REQUIREMENT → In the answer, each line must appear exactly as in the records, and no picture may appear.

Dataset entries:
-- Opening Marker --

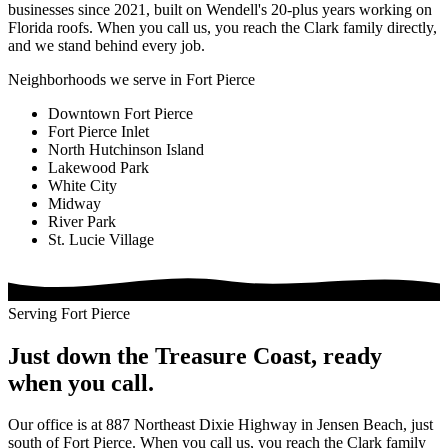
businesses since 2021, built on Wendell's 20-plus years working on
Florida roofs. When you call us, you reach the Clark family directly,
and we stand behind every job.
Neighborhoods we serve in Fort Pierce
Downtown Fort Pierce
Fort Pierce Inlet
North Hutchinson Island
Lakewood Park
White City
Midway
River Park
St. Lucie Village
Serving Fort Pierce
Just down the Treasure Coast, ready
when you call.
Our office is at 887 Northeast Dixie Highway in Jensen Beach, just
south of Fort Pierce. When you call us, you reach the Clark family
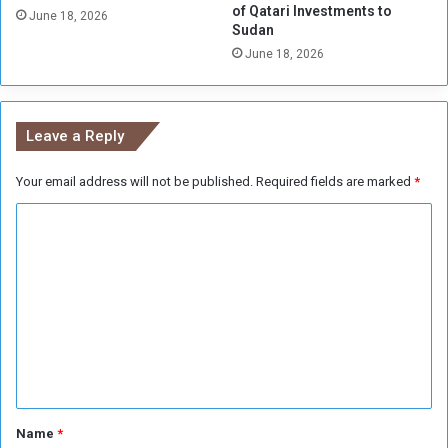
of Qatari Investments to
r
n
June 18, 2026
Sudan
R
i
e
June 18, 2026
s
s
t
o
r
l
y
Leave a Reply
v
o
i
f
n
Your email address will not be published.
Required fields are marked
*
T
g
r
C
t
a
h
d
o
e
e
m
C
r
m
i
e
s
n
i
s
t
*
Name
*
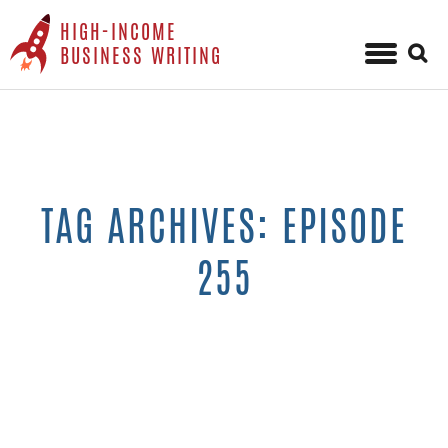
HIGH-INCOME
Sear
BUSINESS WRITING
for:
Skip
to
content
TAG ARCHIVES: EPISODE
255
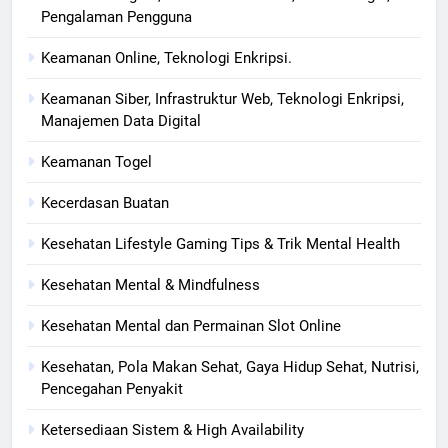
Pengalaman Pengguna
Keamanan Online, Teknologi Enkripsi.
Keamanan Siber, Infrastruktur Web, Teknologi Enkripsi,
Manajemen Data Digital
Keamanan Togel
Kecerdasan Buatan
Kesehatan Lifestyle Gaming Tips & Trik Mental Health
Kesehatan Mental & Mindfulness
Kesehatan Mental dan Permainan Slot Online
Kesehatan, Pola Makan Sehat, Gaya Hidup Sehat, Nutrisi,
Pencegahan Penyakit
Ketersediaan Sistem & High Availability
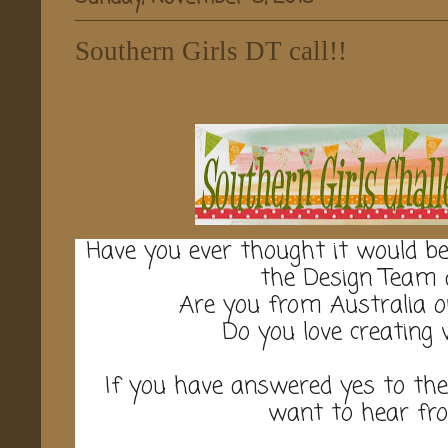
Southern Girls DT call!!
Have you ever thought it would b
the Design Team 
Are you from Australia 
Do you love creating
If you have answered yes to th
want to hear fr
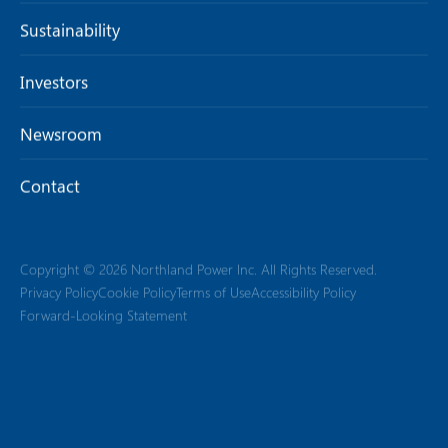
Sustainability
Investors
Newsroom
Contact
Copyright © 2026 Northland Power Inc. All Rights Reserved.
Privacy Policy
Cookie Policy
Terms of Use
Accessibility Policy
Forward-Looking Statement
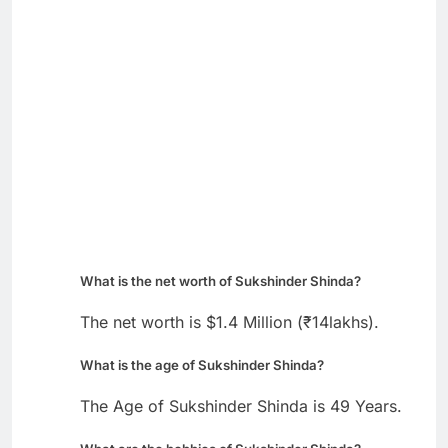
What is the net worth of Sukshinder Shinda?
The net worth is $1.4 Million (₹14lakhs).
What is the age of Sukshinder Shinda?
The Age of Sukshinder Shinda is 49 Years.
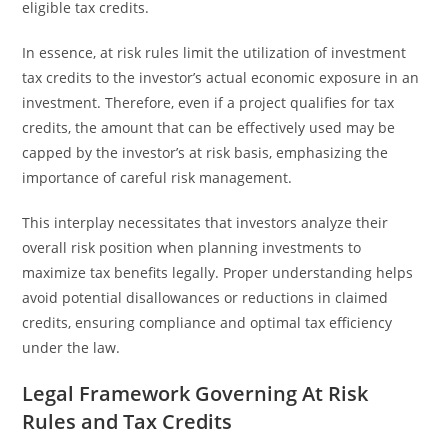
eligible tax credits.
In essence, at risk rules limit the utilization of investment
tax credits to the investor’s actual economic exposure in an
investment. Therefore, even if a project qualifies for tax
credits, the amount that can be effectively used may be
capped by the investor’s at risk basis, emphasizing the
importance of careful risk management.
This interplay necessitates that investors analyze their
overall risk position when planning investments to
maximize tax benefits legally. Proper understanding helps
avoid potential disallowances or reductions in claimed
credits, ensuring compliance and optimal tax efficiency
under the law.
Legal Framework Governing At Risk
Rules and Tax Credits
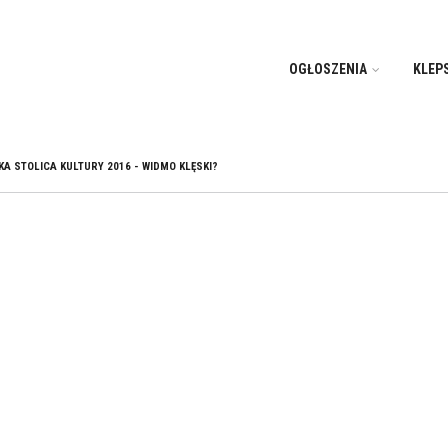
OGŁOSZENIA
KLEP
A STOLICA KULTURY 2016 - WIDMO KLĘSKI?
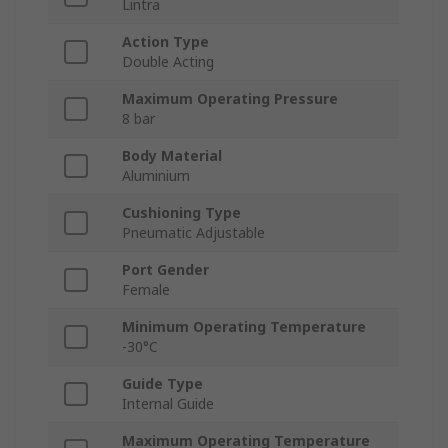
Lintra
Action Type
Double Acting
Maximum Operating Pressure
8 bar
Body Material
Aluminium
Cushioning Type
Pneumatic Adjustable
Port Gender
Female
Minimum Operating Temperature
-30°C
Guide Type
Internal Guide
Maximum Operating Temperature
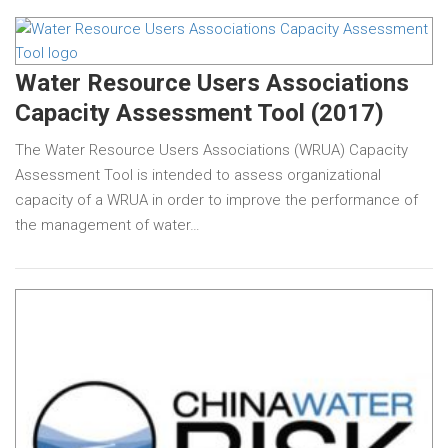
Water Resource Users Associations
Capacity Assessment Tool (2017)
The Water Resource Users Associations (WRUA) Capacity
Assessment Tool is intended to assess organizational
capacity of a WRUA in order to improve the performance of
the management of water…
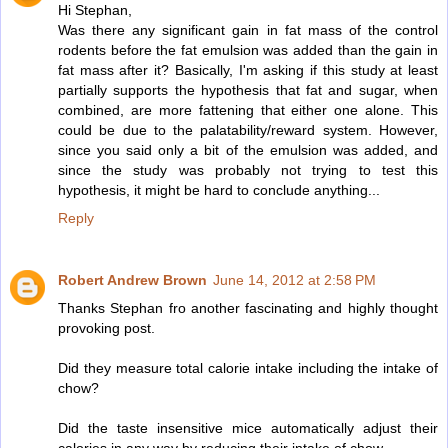
Hi Stephan,
Was there any significant gain in fat mass of the control
rodents before the fat emulsion was added than the gain in
fat mass after it? Basically, I'm asking if this study at least
partially supports the hypothesis that fat and sugar, when
combined, are more fattening that either one alone. This
could be due to the palatability/reward system. However,
since you said only a bit of the emulsion was added, and
since the study was probably not trying to test this
hypothesis, it might be hard to conclude anything...
Reply
Robert Andrew Brown
June 14, 2012 at 2:58 PM
Thanks Stephan fro another fascinating and highly thought
provoking post.
Did they measure total calorie intake including the intake of
chow?
Did the taste insensitive mice automatically adjust their
calories in any way by reducing their intake of chow.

-- Closing Marker --

ANSWER BOX →
businesses since 2021, built on Wendell's 20-plus years working on
Florida roofs. When you call us, you reach the Clark family directly,
and we stand behind every job.
Neighborhoods we serve in Fort Pierce
Downtown Fort Pierce
Fort Pierce Inlet
North Hutchinson Island
Lakewood Park
White City
Midway
River Park
St. Lucie Village
Serving Fort Pierce
Just down the Treasure Coast, ready
when you call.
Our office is at 887 Northeast Dixie Highway in Jensen Beach, just
south of Fort Pierce. When you call us, you reach the Clark family
of Qatari Investments to
r
n
June 18, 2026
Sudan
R
i
e
June 18, 2026
s
s
t
o
r
l
y
Leave a Reply
v
o
i
f
n
Your email address will not be published.
Required fields are marked
*
T
g
r
C
t
a
h
d
o
e
e
m
C
r
m
i
e
s
n
i
s
t
*
Name
*
HIGH-INCOME
Sear
BUSINESS WRITING
for:
Skip
to
content
TAG ARCHIVES: EPISODE
255
Pengalaman Pengguna
Keamanan Online, Teknologi Enkripsi.
Keamanan Siber, Infrastruktur Web, Teknologi Enkripsi,
Manajemen Data Digital
Keamanan Togel
Kecerdasan Buatan
Kesehatan Lifestyle Gaming Tips & Trik Mental Health
Kesehatan Mental & Mindfulness
Kesehatan Mental dan Permainan Slot Online
Kesehatan, Pola Makan Sehat, Gaya Hidup Sehat, Nutrisi,
Pencegahan Penyakit
Ketersediaan Sistem & High Availability
Southern Girls DT call!!
Have you ever thought it would b
the Design Team 
Are you from Australia 
Do you love creating
If you have answered yes to th
want to hear fr
Sustainability
Investors
Newsroom
Contact
Copyright © 2026 Northland Power Inc. All Rights Reserved.
Privacy Policy
Cookie Policy
Terms of Use
Accessibility Policy
Forward-Looking Statement
What is the net worth of Sukshinder Shinda?
The net worth is $1.4 Million (₹14lakhs).
What is the age of Sukshinder Shinda?
The Age of Sukshinder Shinda is 49 Years.
eligible tax credits.
In essence, at risk rules limit the utilization of investment
tax credits to the investor’s actual economic exposure in an
investment. Therefore, even if a project qualifies for tax
credits, the amount that can be effectively used may be
capped by the investor’s at risk basis, emphasizing the
importance of careful risk management.
This interplay necessitates that investors analyze their
overall risk position when planning investments to
maximize tax benefits legally. Proper understanding helps
avoid potential disallowances or reductions in claimed
credits, ensuring compliance and optimal tax efficiency
under the law.
Legal Framework Governing At Risk
Rules and Tax Credits
OGŁOSZENIA
KLEP
A STOLICA KULTURY 2016 - WIDMO KLĘSKI?
Lintra
Action Type
Double Acting
Maximum Operating Pressure
8 bar
Body Material
Aluminium
Cushioning Type
Pneumatic Adjustable
Port Gender
Female
Minimum Operating Temperature
-30°C
Guide Type
Internal Guide
Maximum Operating Temperature
Water Resource Users Associations
Capacity Assessment Tool (2017)
The Water Resource Users Associations (WRUA) Capacity
Assessment Tool is intended to assess organizational
capacity of a WRUA in order to improve the performance of
the management of water…
Hi Stephan,
Was there any significant gain in fat mass of the control
rodents before the fat emulsion was added than the gain in
fat mass after it? Basically, I'm asking if this study at least
partially supports the hypothesis that fat and sugar, when
combined, are more fattening that either one alone. This
could be due to the palatability/reward system. However,
since you said only a bit of the emulsion was added, and
since the study was probably not trying to test this
hypothesis, it might be hard to conclude anything...
Reply
Robert Andrew Brown
June 14, 2012 at 2:58 PM
Thanks Stephan fro another fascinating and highly thought
provoking post.
Did they measure total calorie intake including the intake of
chow?
Did the taste insensitive mice automatically adjust their
calories in any way by reducing their intake of chow.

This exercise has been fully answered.